Acupuncture vs Opioids

October 24, 2017

A few weeks ago I wrote our local paper to express my thoughts concerning acupuncture for relief versus pain medication. While it will be available online for a bit, eventually it will not be so I am sharing it here with you. More thoughts and developments to come I'm sure!

- Karen

Today I saw another in a long line of articles decrying the response to the national opioid crisis. This one shines a light on the role and responsibility insurance companies play and have played in this crisis, and as I read it, I could feel my blood pressure go through the roof.

The NY Times/Pro Publica collaboration reports that insurance companies are not allowing less addictive medications for patients because those are more expensive than addictive drugs like morphine. I’ll set aside the question of when — and why — insurance companies became a major player in our health care decisions (way, way outside their scope of practice), and just speak to the madness of looking for solutions from those who created the problem.
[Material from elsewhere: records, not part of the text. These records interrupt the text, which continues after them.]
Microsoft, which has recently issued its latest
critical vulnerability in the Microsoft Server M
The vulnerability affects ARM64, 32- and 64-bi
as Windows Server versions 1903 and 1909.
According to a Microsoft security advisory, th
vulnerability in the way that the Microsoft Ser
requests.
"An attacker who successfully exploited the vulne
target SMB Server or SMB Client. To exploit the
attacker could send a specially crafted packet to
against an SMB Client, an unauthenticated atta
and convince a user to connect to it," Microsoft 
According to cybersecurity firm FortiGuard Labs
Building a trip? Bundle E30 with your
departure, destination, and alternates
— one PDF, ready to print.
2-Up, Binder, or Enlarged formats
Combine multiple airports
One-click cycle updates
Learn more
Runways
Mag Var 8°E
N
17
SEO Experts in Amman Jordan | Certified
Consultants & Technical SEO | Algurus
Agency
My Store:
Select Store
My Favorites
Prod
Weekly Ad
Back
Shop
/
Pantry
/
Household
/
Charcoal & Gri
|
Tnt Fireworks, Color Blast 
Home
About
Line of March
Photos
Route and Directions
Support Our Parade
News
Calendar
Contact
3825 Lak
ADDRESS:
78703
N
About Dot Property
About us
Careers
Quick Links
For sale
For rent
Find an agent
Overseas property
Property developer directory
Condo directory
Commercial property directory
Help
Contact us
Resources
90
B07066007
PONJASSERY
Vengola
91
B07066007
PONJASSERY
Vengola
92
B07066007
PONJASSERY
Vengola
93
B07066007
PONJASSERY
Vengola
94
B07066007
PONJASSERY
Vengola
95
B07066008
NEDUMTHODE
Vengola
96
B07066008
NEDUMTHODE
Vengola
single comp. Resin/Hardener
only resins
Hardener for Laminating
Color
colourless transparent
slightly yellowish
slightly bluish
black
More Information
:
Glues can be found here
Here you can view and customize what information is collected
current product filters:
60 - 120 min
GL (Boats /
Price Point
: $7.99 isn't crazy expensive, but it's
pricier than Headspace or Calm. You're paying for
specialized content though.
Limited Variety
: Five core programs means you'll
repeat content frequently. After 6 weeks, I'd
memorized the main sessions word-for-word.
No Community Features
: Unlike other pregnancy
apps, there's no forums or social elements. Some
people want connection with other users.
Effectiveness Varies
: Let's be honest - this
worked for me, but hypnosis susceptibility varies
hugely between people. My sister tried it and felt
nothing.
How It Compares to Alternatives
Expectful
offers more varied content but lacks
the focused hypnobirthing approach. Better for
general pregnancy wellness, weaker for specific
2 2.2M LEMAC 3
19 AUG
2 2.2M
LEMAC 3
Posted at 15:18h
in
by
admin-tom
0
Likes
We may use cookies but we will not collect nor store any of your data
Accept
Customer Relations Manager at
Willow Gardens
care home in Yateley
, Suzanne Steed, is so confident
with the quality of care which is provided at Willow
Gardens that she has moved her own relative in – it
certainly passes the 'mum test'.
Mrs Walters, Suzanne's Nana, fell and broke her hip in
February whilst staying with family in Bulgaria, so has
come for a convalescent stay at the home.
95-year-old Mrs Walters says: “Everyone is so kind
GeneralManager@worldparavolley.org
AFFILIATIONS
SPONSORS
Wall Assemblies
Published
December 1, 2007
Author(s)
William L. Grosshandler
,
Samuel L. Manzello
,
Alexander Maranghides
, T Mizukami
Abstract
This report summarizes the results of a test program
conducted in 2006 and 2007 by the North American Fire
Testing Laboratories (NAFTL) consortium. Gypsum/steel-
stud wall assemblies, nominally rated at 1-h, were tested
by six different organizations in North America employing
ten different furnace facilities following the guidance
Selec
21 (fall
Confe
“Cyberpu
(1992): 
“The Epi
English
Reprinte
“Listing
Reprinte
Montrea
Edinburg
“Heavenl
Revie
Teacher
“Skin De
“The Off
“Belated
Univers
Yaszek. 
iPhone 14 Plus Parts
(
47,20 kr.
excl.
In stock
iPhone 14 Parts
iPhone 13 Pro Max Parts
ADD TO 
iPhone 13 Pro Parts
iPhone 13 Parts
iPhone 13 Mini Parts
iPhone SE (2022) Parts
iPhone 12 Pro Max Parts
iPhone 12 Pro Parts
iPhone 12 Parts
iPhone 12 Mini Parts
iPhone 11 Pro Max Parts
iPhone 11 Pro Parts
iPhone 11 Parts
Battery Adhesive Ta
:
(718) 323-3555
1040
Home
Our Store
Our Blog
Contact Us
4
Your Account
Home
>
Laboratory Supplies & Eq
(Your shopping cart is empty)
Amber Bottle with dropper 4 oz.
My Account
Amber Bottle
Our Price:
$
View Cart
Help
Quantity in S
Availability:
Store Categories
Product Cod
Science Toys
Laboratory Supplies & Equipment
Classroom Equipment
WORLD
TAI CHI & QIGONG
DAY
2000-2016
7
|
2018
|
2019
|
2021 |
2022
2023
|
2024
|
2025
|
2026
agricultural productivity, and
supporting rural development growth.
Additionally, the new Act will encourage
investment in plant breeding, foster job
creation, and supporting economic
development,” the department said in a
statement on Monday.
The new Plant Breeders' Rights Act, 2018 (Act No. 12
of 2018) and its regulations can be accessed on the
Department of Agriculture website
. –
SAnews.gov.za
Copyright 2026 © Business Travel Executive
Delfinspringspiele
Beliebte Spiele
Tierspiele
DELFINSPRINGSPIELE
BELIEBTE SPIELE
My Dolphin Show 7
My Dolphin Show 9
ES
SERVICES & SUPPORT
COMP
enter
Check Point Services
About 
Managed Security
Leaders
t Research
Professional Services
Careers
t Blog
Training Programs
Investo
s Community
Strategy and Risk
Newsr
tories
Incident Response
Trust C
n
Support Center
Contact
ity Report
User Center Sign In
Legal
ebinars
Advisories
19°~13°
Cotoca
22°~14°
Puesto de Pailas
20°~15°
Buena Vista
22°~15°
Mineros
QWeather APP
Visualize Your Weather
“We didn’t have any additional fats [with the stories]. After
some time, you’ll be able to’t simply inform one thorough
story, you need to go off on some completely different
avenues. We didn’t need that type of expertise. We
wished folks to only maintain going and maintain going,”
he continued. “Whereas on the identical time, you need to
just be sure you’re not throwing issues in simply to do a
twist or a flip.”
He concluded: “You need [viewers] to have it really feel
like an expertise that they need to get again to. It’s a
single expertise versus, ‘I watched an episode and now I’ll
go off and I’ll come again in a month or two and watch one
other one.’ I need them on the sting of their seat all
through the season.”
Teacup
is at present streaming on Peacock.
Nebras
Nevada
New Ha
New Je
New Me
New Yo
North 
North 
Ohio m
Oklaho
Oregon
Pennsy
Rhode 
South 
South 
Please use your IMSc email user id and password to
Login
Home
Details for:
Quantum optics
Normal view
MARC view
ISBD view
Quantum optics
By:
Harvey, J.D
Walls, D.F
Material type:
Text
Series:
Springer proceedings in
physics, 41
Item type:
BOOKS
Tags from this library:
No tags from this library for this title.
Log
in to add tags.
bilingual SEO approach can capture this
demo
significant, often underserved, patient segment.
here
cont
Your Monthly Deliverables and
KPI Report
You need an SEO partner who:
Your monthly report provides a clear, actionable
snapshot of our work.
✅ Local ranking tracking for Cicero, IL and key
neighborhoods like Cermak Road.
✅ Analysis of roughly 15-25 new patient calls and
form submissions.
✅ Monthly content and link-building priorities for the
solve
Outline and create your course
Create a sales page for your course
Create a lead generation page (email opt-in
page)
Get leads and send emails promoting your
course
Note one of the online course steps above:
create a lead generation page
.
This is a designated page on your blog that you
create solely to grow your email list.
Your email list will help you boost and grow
I am an acupuncturist. I treat patients dealing with chronic pain all the time. Many come to acupuncture because the medications are failing them. If they take enough to dull the pain, they find it hard to get out of bed. If they take less, the pain is still there — a constant limitation to living a full life. In other words, the pain affects their quality of life, and the meds affect their quality of life. One of the great tragedies is that, had modalities like acupuncture, chiropractic, yoga, swimming been prescribed first or concurrent to medications, it is quite likely many of these folks would be in better shape than they are.

I know that doctors are struggling to care for their patients. They have less time to spend with individuals (insurance companies again). Their training gives them the filter of medications as the only solution, and I know they feel frustrated and anguished when what they offer doesn’t help. I can only imagine the difficulty in keeping up with research — on new treatments for back pain, on new meds, on old meds, on what to prescribe or not prescribe.

But my holy sainted mother. To accept the newest creation of a ‘safe’ painkiller from the institutions that created the first ‘safe-now-unsafe’ medication is crazy. To be forced to do that because it is cheaper by other institutions that know nothing of medicine is lunacy squared.

There is ample evidence that modalities like acupuncture can be more effective and safer than prescription medicines. In the cases of extreme, chronic pain where medications are necessary, acupuncture complements that treatment very well. This, too, is shown in the research.

In the past two years, I’ve spoken about the evidence that acupuncture works to grand rounds at the hospital, and three times to the Opioid Task Force. I presented evidence that not only does acupuncture alleviate the symptoms of withdrawal and subsequent cravings from trying to not use addictive substances, but it is extremely effective in pain management and recovery.

I’ve brought proposals to the state Department of Health, two local agencies who are seeing people who are addicted, and to the jail. I suggested they set up a community style acupuncture program that’s available six or seven days a week for their clients. The cost of such a program is minimal. They need a good size, welcoming room, comfortable chairs and an acupuncturist. The cost is doable. I wasn’t brushed off; in fact, many I talked to were interested. But the proposals sank like a rock. I suspect part of the reason I’ve gotten nowhere is that acupuncture isn’t covered by insurance. To which I say: so? Find another way — and in the process, stop insurance companies from practicing medicine without a license.

I don’t even know how to end this piece. Perhaps I can just say we can make other modalities available from the bottom up. It shouldn’t be the job of people who are ill to insist on broader care, but if enough of us demand change, it will happen. We know this, we’ve done it before. I’d just love to see it happen before more people suffer, before more first responders have to bring people back to life multiple times, before more families have to watch their loved ones die.